Available data -
================================

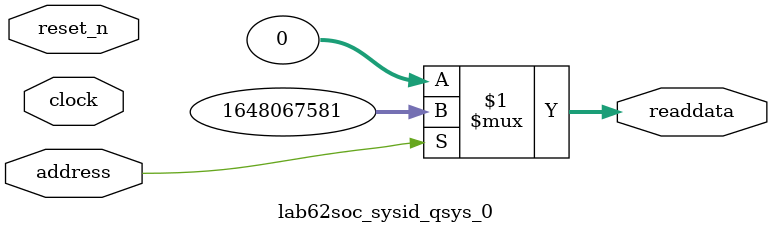
<source format=v>



// synthesis translate_off
`timescale 1ns / 1ps
// synthesis translate_on

// turn off superfluous verilog processor warnings 
// altera message_level Level1 
// altera message_off 10034 10035 10036 10037 10230 10240 10030 

module lab62soc_sysid_qsys_0 (
               // inputs:
                address,
                clock,
                reset_n,

               // outputs:
                readdata
             )
;

  output  [ 31: 0] readdata;
  input            address;
  input            clock;
  input            reset_n;

  wire    [ 31: 0] readdata;
  //control_slave, which is an e_avalon_slave
  assign readdata = address ? 1648067581 : 0;

endmodule



</source>
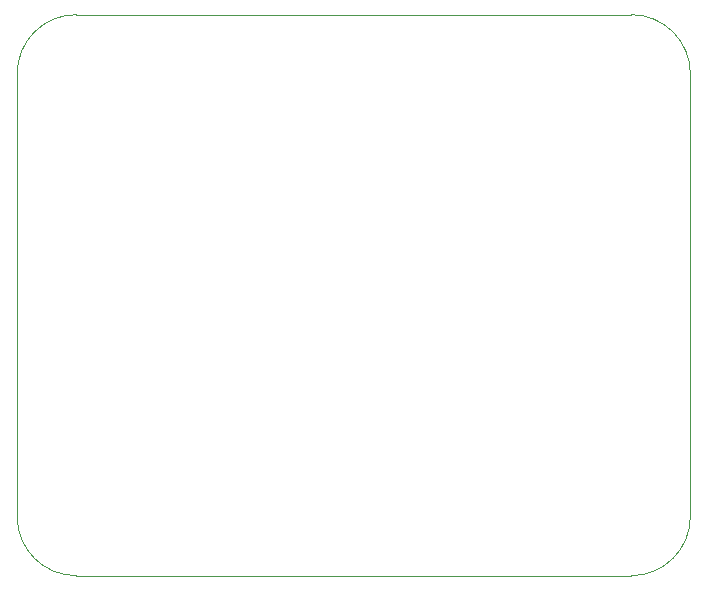
<source format=gm1>
G04 #@! TF.GenerationSoftware,KiCad,Pcbnew,6.0.2+dfsg-1*
G04 #@! TF.CreationDate,2023-01-06T20:52:01-08:00*
G04 #@! TF.ProjectId,RP2040_debugger,52503230-3430-45f6-9465-627567676572,REV1*
G04 #@! TF.SameCoordinates,Original*
G04 #@! TF.FileFunction,Profile,NP*
%FSLAX46Y46*%
G04 Gerber Fmt 4.6, Leading zero omitted, Abs format (unit mm)*
G04 Created by KiCad (PCBNEW 6.0.2+dfsg-1) date 2023-01-06 20:52:01*
%MOMM*%
%LPD*%
G01*
G04 APERTURE LIST*
G04 #@! TA.AperFunction,Profile*
%ADD10C,0.050000*%
G04 #@! TD*
G04 APERTURE END LIST*
D10*
X70000000Y-55000000D02*
G75*
G03*
X65000000Y-60000000I0J-5000000D01*
G01*
X65000000Y-97500000D02*
X65000000Y-60000000D01*
X122000000Y-60000000D02*
X122000000Y-97500000D01*
X65000000Y-97500000D02*
G75*
G03*
X70000000Y-102500000I5000000J0D01*
G01*
X122000000Y-60000000D02*
G75*
G03*
X117000000Y-55000000I-5000000J0D01*
G01*
X117000000Y-55000000D02*
X70000000Y-55000000D01*
X117000000Y-102500000D02*
X70000000Y-102500000D01*
X117000000Y-102500000D02*
G75*
G03*
X122000000Y-97500000I0J5000000D01*
G01*
M02*

</source>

================================

The problem -
The data must be reproduced exactly, and no picture may appear in the copy.

Exercise result -
<source format=v>



// synthesis translate_off
`timescale 1ns / 1ps
// synthesis translate_on

// turn off superfluous verilog processor warnings 
// altera message_level Level1 
// altera message_off 10034 10035 10036 10037 10230 10240 10030 

module lab62soc_sysid_qsys_0 (
               // inputs:
                address,
                clock,
                reset_n,

               // outputs:
                readdata
             )
;

  output  [ 31: 0] readdata;
  input            address;
  input            clock;
  input            reset_n;

  wire    [ 31: 0] readdata;
  //control_slave, which is an e_avalon_slave
  assign readdata = address ? 1648067581 : 0;

endmodule



</source>
<source format=gm1>
G04 #@! TF.GenerationSoftware,KiCad,Pcbnew,6.0.2+dfsg-1*
G04 #@! TF.CreationDate,2023-01-06T20:52:01-08:00*
G04 #@! TF.ProjectId,RP2040_debugger,52503230-3430-45f6-9465-627567676572,REV1*
G04 #@! TF.SameCoordinates,Original*
G04 #@! TF.FileFunction,Profile,NP*
%FSLAX46Y46*%
G04 Gerber Fmt 4.6, Leading zero omitted, Abs format (unit mm)*
G04 Created by KiCad (PCBNEW 6.0.2+dfsg-1) date 2023-01-06 20:52:01*
%MOMM*%
%LPD*%
G01*
G04 APERTURE LIST*
G04 #@! TA.AperFunction,Profile*
%ADD10C,0.050000*%
G04 #@! TD*
G04 APERTURE END LIST*
D10*
X70000000Y-55000000D02*
G75*
G03*
X65000000Y-60000000I0J-5000000D01*
G01*
X65000000Y-97500000D02*
X65000000Y-60000000D01*
X122000000Y-60000000D02*
X122000000Y-97500000D01*
X65000000Y-97500000D02*
G75*
G03*
X70000000Y-102500000I5000000J0D01*
G01*
X122000000Y-60000000D02*
G75*
G03*
X117000000Y-55000000I-5000000J0D01*
G01*
X117000000Y-55000000D02*
X70000000Y-55000000D01*
X117000000Y-102500000D02*
X70000000Y-102500000D01*
X117000000Y-102500000D02*
G75*
G03*
X122000000Y-97500000I0J5000000D01*
G01*
M02*

</source>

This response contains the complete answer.